Provincial geolocation

Threat IPs are geolocated to city/province level via ip-api.com’s batch endpoint (100 IPs per request, 2-second pause between batches). Each unique IP is looked up once and the result is stored in ip_geolocation.csv. Subsequent runs reuse cached geolocations, so a typical daily refresh sends 0–50 lookup requests.

Province/region accuracy varies by country and ISP — major commercial providers (AWS, Azure, GCP, Cloudflare, OVH) often resolve to the provider’s primary data-center region, which may differ from where the underlying VM is physically running.

Caveats

  1. Hosting location ≠ attacker location.

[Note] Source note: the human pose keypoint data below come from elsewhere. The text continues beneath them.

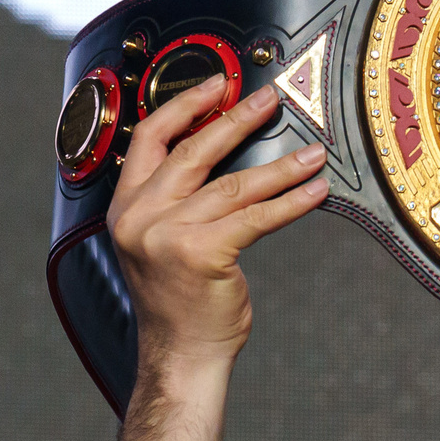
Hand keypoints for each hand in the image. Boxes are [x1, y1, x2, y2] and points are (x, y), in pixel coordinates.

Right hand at [107, 80, 328, 440]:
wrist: (180, 357)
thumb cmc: (179, 302)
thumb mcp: (162, 242)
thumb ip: (176, 200)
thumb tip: (224, 153)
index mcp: (125, 207)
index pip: (151, 138)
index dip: (186, 105)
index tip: (219, 83)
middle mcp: (139, 216)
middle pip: (194, 151)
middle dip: (237, 120)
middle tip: (271, 101)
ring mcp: (166, 235)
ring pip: (234, 185)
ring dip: (280, 167)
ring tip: (313, 154)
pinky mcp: (201, 253)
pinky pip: (256, 218)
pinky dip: (290, 202)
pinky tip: (314, 192)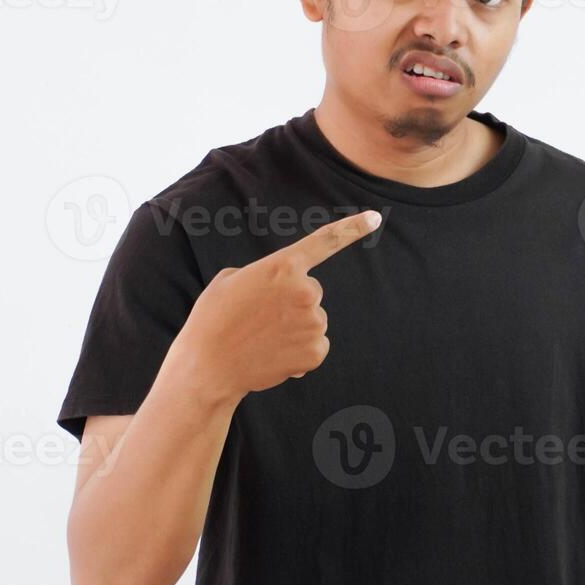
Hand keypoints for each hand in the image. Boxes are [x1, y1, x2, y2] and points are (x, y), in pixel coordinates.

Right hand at [168, 209, 381, 402]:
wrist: (208, 367)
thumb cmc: (213, 319)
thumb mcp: (232, 280)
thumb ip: (266, 275)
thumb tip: (284, 292)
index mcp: (283, 266)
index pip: (325, 242)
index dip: (352, 229)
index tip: (376, 218)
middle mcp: (305, 291)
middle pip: (311, 291)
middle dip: (292, 302)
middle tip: (259, 317)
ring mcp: (313, 322)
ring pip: (313, 320)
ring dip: (294, 328)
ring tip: (262, 338)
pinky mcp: (316, 351)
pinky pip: (315, 345)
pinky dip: (298, 352)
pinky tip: (273, 355)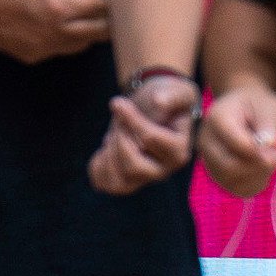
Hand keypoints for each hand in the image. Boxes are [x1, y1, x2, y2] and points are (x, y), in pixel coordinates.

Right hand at [0, 0, 110, 63]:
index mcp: (62, 6)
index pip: (103, 10)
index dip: (113, 3)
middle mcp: (59, 32)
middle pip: (101, 34)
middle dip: (110, 23)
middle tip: (115, 14)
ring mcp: (47, 49)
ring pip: (82, 45)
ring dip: (87, 33)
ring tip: (82, 18)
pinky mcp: (35, 57)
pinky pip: (59, 49)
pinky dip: (63, 38)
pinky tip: (51, 25)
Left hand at [89, 71, 199, 192]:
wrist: (154, 106)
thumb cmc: (167, 97)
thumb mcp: (176, 91)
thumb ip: (171, 96)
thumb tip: (159, 100)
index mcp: (179, 151)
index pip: (149, 139)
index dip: (130, 119)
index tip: (116, 101)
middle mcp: (163, 170)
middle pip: (134, 167)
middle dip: (119, 139)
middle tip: (118, 122)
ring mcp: (144, 179)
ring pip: (119, 183)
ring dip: (108, 155)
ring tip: (111, 135)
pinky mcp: (126, 180)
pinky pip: (105, 184)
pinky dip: (97, 166)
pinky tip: (104, 147)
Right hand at [197, 82, 275, 199]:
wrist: (246, 110)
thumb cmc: (258, 106)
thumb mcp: (268, 106)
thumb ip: (269, 123)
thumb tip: (271, 143)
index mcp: (216, 118)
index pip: (235, 144)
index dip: (260, 152)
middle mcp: (206, 141)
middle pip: (230, 167)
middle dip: (260, 166)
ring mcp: (209, 160)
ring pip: (234, 182)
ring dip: (261, 175)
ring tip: (273, 158)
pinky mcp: (218, 175)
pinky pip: (238, 189)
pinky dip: (257, 183)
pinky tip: (264, 168)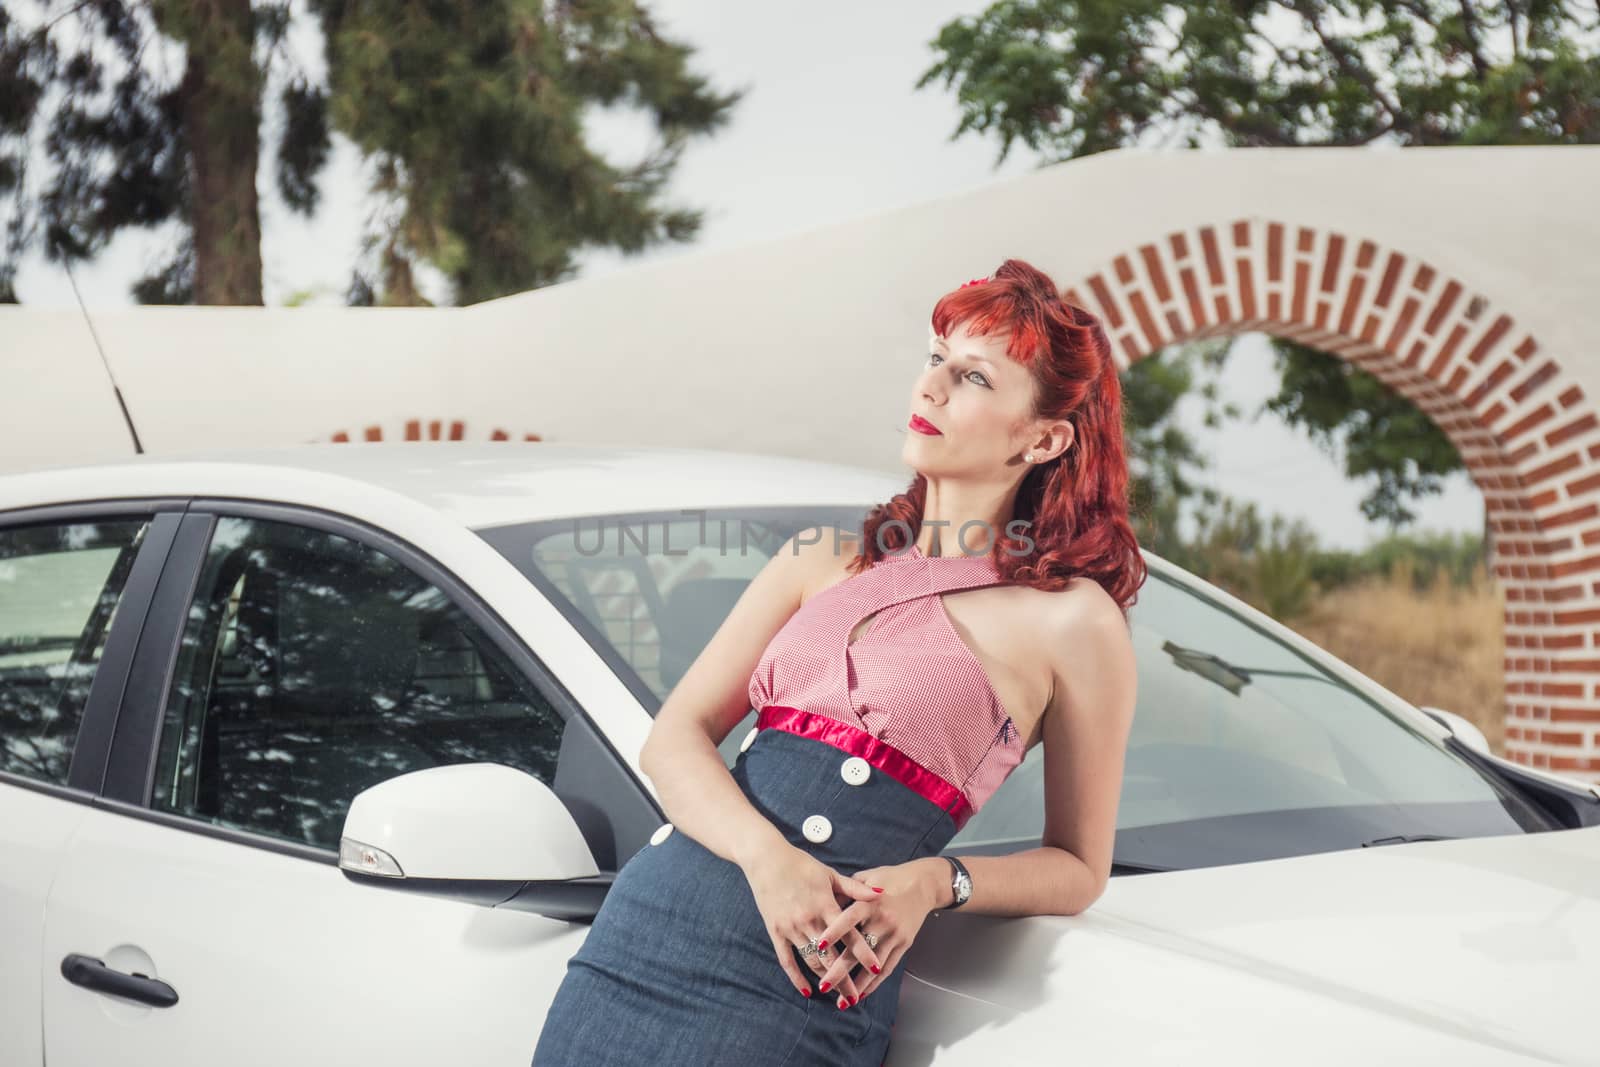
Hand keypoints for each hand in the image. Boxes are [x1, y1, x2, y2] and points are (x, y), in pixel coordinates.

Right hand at [741, 840, 882, 1006]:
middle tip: (856, 996)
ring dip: (825, 979)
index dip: (864, 953)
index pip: (850, 935)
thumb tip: (880, 893)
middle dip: (845, 978)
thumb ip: (855, 888)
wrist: (766, 859)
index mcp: (825, 905)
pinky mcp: (776, 931)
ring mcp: (791, 927)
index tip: (876, 969)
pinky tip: (806, 991)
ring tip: (838, 994)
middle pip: (831, 956)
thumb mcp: (830, 874)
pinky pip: (786, 960)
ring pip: (811, 961)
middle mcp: (809, 920)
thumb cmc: (801, 864)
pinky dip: (796, 978)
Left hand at [812, 857, 944, 1006]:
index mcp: (870, 902)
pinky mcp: (904, 944)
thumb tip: (823, 906)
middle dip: (841, 970)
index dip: (833, 933)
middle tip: (824, 986)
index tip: (817, 946)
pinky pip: (888, 967)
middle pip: (859, 950)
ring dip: (858, 985)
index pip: (848, 919)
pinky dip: (875, 983)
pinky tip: (862, 994)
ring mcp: (895, 935)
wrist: (924, 884)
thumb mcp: (866, 878)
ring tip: (843, 1000)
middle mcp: (882, 920)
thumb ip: (845, 892)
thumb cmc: (890, 879)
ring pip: (874, 965)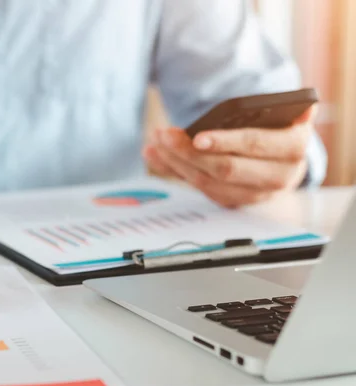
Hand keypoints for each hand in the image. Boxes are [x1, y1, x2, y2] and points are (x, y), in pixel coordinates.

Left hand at [143, 106, 315, 207]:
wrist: (282, 158)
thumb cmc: (275, 127)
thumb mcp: (277, 114)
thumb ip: (278, 110)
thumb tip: (307, 107)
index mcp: (293, 146)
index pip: (254, 144)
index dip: (224, 142)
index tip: (196, 137)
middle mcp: (280, 175)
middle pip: (226, 168)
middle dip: (189, 152)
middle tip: (163, 136)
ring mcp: (257, 194)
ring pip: (209, 182)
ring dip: (175, 161)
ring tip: (155, 143)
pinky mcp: (236, 202)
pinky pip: (202, 189)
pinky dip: (175, 170)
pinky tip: (156, 155)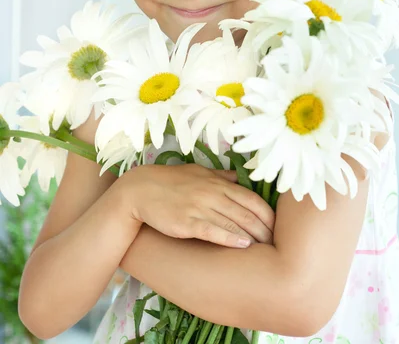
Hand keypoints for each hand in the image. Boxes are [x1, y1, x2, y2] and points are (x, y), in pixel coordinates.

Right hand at [118, 163, 274, 248]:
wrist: (139, 190)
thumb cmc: (170, 181)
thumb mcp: (197, 173)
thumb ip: (220, 176)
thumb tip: (238, 177)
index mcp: (217, 182)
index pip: (251, 199)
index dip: (268, 215)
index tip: (278, 228)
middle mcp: (212, 193)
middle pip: (247, 213)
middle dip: (265, 229)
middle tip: (278, 243)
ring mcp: (199, 207)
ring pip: (233, 222)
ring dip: (253, 235)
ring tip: (267, 248)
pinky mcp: (186, 221)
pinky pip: (212, 230)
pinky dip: (229, 237)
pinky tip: (243, 245)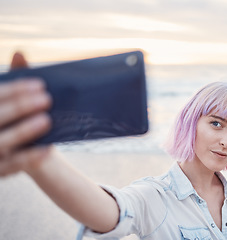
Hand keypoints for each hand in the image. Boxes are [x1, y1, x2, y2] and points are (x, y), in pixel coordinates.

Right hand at [0, 52, 51, 175]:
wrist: (6, 154)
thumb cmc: (9, 121)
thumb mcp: (7, 103)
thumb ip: (12, 86)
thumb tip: (20, 53)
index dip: (15, 90)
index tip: (41, 85)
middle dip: (21, 107)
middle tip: (47, 99)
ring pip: (1, 142)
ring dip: (23, 131)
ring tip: (47, 120)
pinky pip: (11, 166)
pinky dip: (30, 158)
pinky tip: (48, 150)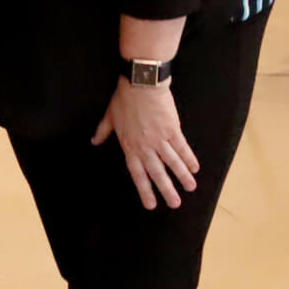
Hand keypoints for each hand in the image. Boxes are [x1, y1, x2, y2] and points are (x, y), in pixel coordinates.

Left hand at [92, 78, 198, 209]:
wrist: (141, 83)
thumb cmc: (124, 99)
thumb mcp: (109, 116)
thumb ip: (103, 131)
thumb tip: (93, 141)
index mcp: (129, 145)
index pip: (137, 173)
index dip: (144, 189)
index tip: (151, 204)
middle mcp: (145, 146)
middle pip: (157, 172)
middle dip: (166, 190)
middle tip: (175, 204)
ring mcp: (160, 138)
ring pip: (173, 162)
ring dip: (182, 177)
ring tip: (190, 189)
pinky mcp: (172, 129)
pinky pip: (182, 147)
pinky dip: (189, 158)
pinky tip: (195, 168)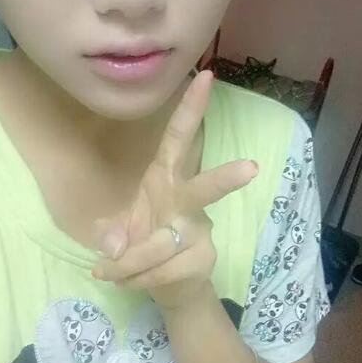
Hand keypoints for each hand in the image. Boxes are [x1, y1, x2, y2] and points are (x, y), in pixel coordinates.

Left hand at [90, 70, 258, 310]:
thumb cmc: (143, 243)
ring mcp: (198, 231)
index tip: (206, 76)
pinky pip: (159, 271)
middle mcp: (184, 200)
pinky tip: (132, 281)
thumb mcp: (118, 231)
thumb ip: (111, 231)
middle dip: (225, 180)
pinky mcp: (202, 259)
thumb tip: (110, 245)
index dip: (191, 109)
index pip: (178, 139)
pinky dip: (135, 280)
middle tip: (251, 169)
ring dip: (128, 264)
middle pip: (204, 188)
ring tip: (110, 271)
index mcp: (164, 180)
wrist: (167, 286)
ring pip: (159, 245)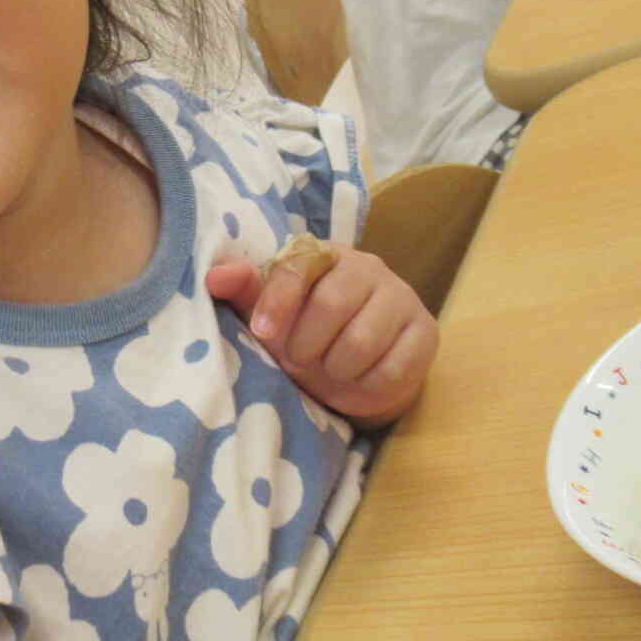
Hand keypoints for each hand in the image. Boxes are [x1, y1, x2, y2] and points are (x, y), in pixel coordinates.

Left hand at [206, 241, 435, 423]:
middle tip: (300, 359)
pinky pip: (392, 367)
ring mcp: (402, 297)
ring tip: (330, 369)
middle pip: (331, 304)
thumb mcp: (271, 315)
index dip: (277, 302)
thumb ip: (245, 292)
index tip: (262, 334)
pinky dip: (367, 385)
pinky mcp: (425, 333)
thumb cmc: (306, 335)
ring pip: (362, 340)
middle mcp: (369, 267)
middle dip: (306, 345)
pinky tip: (360, 380)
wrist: (355, 373)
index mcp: (326, 255)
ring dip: (335, 368)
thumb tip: (215, 276)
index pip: (299, 265)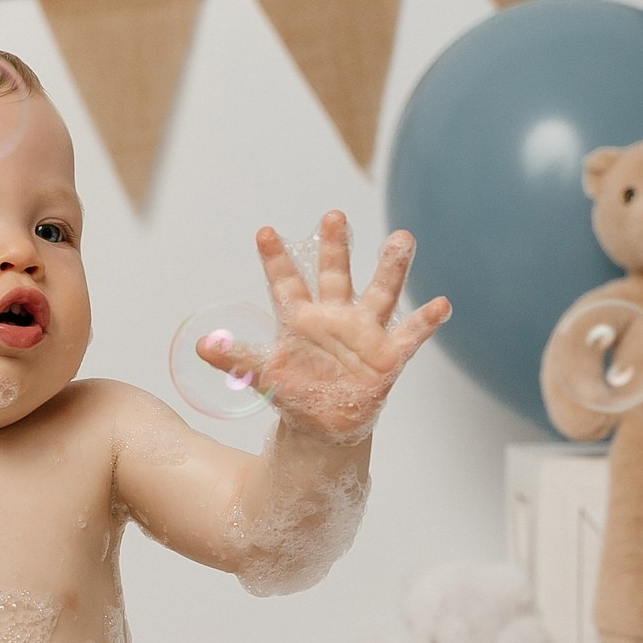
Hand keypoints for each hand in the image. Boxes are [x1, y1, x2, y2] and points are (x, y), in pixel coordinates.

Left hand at [203, 212, 449, 444]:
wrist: (324, 426)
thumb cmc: (295, 394)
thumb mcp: (262, 376)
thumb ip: (235, 359)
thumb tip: (202, 344)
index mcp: (300, 319)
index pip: (286, 282)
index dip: (275, 259)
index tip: (263, 232)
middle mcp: (334, 317)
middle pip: (336, 275)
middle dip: (336, 246)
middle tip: (333, 216)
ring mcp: (364, 333)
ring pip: (380, 293)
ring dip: (391, 268)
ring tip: (402, 239)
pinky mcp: (389, 356)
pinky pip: (411, 335)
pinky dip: (426, 321)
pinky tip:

Attackers routinely use rented hosting in countries with weak attribution or extradition. Maps show infrastructure, not perpetrators.

  2. Geolocation is approximate. Region/province accuracy depends on the IP’s WHOIS records and the geolocation provider’s heuristics. Mobile, VPN, and CDN traffic often resolve to incorrect locations.

  3. Snapshot, not stream. We sample once per 24 hours. Threats that come online and disappear within a single day may be missed. The accumulated view captures threats that persist or recur.

  4. Daily geolocation budget. ip-api.com’s free tier limits us to ~64,000 lookups per day. Typical fresh-IP volume is 50–500 per day, so we operate well under the limit, but a sudden surge (e.g. botnet takedown reveals 10,000 new C2s in a day) could exceed it. The fetcher processes IPs in priority order and warns rather than fails.

  5. EPSS interpretation. EPSS scores are probabilities, not binary judgments. EPSS = 0.95 means “95% probability of exploit observation in the next 30 days,” not “95% severe.”

  6. KEV is conservative. A CVE not in KEV is not necessarily safe — CISA only adds CVEs after observing exploitation in operational US federal incident-response cases. Many CVEs are exploited globally without ever appearing in KEV.

Privacy note on per-IP display

Threat IPs are not displayed individually in the site’s main views. Aggregations (province, country, AS, malware family) are shown instead. The raw IPs are present in the downloadable CSVs for transparency and reproducibility — the same IPs appear in the upstream Abuse.ch feeds and KEV catalog, which are themselves public.

Code license

MIT — see the LICENSE file.